**READING TEXT**
------------
In his Wired piece, “Climate Change Will Reshape Silicon Valley As We Know It,” O’Reilly calls climate change the defining crisis of our time that will lead to a new era of innovation and business creation. “As it becomes more imminent,” he wrote, “our efforts to address it will become the epicenter of the next entrepreneurial revolution.”

And this: “With the innovation that is needed to transform entire businesses and economies to net-zero emissions, there will be more billionaires created over the next two decades than during the internet boom.”

Wow. Just wow. A pretty bold statement considering there currently are precious few climate  tech billionaires not named Elon.

O’Reilly is hardly the first to point out the massive business opportunities at the intersection of climate change and — well, just about everything else. And that the urgent need to decarbonize our electricity grid, transportation systems, farms, cities, housing and factories stands to upend incumbent players and industries across the global economy and, possibly, distribute wealth to a new generation of entrepreneurs creating both local and global solutions.

While Silicon Valley — and the Silicon Valleys of the world — have taken their time to “discover” the climate change opportunity, its considerable capacity to exploit the moment seems to be coming on strong. Disruption, after all, has been the mantra of Silicon Valley for nearly a half-century, and disrupting yesterday’s technologies is what O’Reilly and so many others have in mind. Today’s venture capital world is littered with investors and funds seeking to jumpstart the innovations that will transform our world — or, at least, save it — through what has been dubbed “climate tech.”

Still, O’Reilly’s essay is a validation of the notion that the promise of a clean economy is vast. (We at GreenBiz certainly appreciated reading it, given that it validates and animates our growing suite of events and editorial fare.) And that financing this transition — from venture capital to green loans and bonds to government investments and subsidies — will quickly become a rich, as it were, field. Indeed, it already is.

Just thinking

What O’Reilly didn’t name is the imperative that this tech revolution also be socially and economically just — that the fruits of all this innovation and value creation benefit those across the economic spectrum, and especially the global poor. And not in a trickle-down way, as the internet has done, where the world’s poorest and most remote citizens eventually get access.
------------
**EXTRACTED ENTRIES**
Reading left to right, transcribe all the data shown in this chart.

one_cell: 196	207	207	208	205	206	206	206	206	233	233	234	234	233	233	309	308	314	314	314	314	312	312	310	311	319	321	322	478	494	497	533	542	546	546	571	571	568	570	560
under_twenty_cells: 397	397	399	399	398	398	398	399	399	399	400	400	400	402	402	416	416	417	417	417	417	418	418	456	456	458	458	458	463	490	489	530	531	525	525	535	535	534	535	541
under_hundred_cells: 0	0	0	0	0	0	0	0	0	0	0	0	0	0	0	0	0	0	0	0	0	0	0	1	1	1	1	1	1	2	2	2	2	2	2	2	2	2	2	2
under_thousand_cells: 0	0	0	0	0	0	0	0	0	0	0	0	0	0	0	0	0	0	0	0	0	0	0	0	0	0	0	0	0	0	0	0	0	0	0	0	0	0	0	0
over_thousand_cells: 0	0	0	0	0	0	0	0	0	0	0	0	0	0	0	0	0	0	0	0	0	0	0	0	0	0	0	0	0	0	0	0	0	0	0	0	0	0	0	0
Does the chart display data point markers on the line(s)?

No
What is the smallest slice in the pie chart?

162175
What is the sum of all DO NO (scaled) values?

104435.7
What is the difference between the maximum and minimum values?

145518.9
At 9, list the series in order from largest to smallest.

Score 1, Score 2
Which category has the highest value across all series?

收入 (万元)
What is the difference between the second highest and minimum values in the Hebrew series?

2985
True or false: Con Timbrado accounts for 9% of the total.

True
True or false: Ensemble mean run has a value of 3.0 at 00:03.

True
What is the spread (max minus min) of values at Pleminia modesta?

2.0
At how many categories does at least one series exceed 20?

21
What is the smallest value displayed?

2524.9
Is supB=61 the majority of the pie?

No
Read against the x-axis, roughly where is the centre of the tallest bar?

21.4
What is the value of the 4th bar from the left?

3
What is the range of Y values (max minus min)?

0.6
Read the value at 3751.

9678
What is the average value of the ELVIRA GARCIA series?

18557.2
------------
**EXERCISE 1**
List every part of the economy that the climate change text says urgently needs to be decarbonized.
**EXERCISE 2**
Carry the climate change text forward from its last sentence.
The material bears no relation to the text on climate change and Silicon Valley.

**EXPECTED OUTPUT 1**
- electricity grid
- transportation systems
- farms
- cities
- housing
- factories

**EXPECTED OUTPUT 2**
That approach hasn’t worked. Nearly 30 years into the internet revolution, vast numbers of individuals and communities are still waiting: In 2021, only 59 percent of the world’s population is online, according to data released in January by DataReportal. (About 66 percent use mobile phones.) More than 3 billion people aren’t yet online, tens of millions of them in the United States.

Simply put, we can’t afford to wait another three decades before all humans — indeed, all species — benefit from sustainable energy, mobility, infrastructure, food production and all the rest.

As I said, it’s not just venture capitalists, O’Reilly’s principal focus, who stand to gain from the climate-tech revolution. Many innovations needed today will come from scaling, and financing, innovations already in the market or that soon will be. Making them accessible and affordable to those across the economic spectrum will require an entirely new ecosystem: multinational companies; global financial institutions; multilateral organizations; national and local governments; nongovernmental organizations; local banks; faith-based organizations; micro- and nano-entrepreneurs and many others.

If we do it right, with foresight and humanity, we’ll create the vast numbers of climate-tech billionaires that O’Reilly envisions, but this time they won’t be concentrated among a small group of mostly white men in a few epicenters around the world. If the full potential of climate tech is to be realized, the faces and races of next-gen wealth creators must look more like the world they are striving to save.